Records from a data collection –
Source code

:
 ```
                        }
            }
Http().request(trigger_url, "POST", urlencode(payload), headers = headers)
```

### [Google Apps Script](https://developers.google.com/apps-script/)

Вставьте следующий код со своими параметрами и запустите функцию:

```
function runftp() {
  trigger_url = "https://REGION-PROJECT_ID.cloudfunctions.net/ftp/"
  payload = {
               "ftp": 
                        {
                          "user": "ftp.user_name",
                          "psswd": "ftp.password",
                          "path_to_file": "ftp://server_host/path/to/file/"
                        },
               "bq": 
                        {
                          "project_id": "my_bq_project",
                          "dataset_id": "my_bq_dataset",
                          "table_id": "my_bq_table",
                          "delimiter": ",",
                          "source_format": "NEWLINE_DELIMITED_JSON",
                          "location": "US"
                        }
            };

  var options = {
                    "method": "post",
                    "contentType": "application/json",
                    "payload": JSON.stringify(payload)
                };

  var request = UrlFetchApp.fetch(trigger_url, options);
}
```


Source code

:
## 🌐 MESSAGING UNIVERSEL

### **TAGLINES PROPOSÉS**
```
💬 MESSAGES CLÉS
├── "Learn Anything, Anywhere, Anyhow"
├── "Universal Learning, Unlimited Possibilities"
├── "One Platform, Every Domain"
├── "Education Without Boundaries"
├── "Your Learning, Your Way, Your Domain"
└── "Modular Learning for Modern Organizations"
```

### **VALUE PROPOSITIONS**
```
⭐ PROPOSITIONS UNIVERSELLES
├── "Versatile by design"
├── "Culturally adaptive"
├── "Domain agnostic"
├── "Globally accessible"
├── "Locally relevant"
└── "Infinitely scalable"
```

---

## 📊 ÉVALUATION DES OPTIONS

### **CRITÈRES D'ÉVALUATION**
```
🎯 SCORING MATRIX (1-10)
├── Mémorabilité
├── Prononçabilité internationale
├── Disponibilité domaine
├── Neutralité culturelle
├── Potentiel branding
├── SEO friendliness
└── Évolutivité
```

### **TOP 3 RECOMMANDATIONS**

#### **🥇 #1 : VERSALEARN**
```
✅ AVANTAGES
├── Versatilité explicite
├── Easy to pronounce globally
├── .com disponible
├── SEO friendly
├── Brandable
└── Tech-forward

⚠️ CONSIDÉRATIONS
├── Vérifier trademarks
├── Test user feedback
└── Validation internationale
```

Work task – Copy out every line of the data where the word "internationale" occurs.

Exercise solution –
├── Prononçabilité internationale
└── Validation internationale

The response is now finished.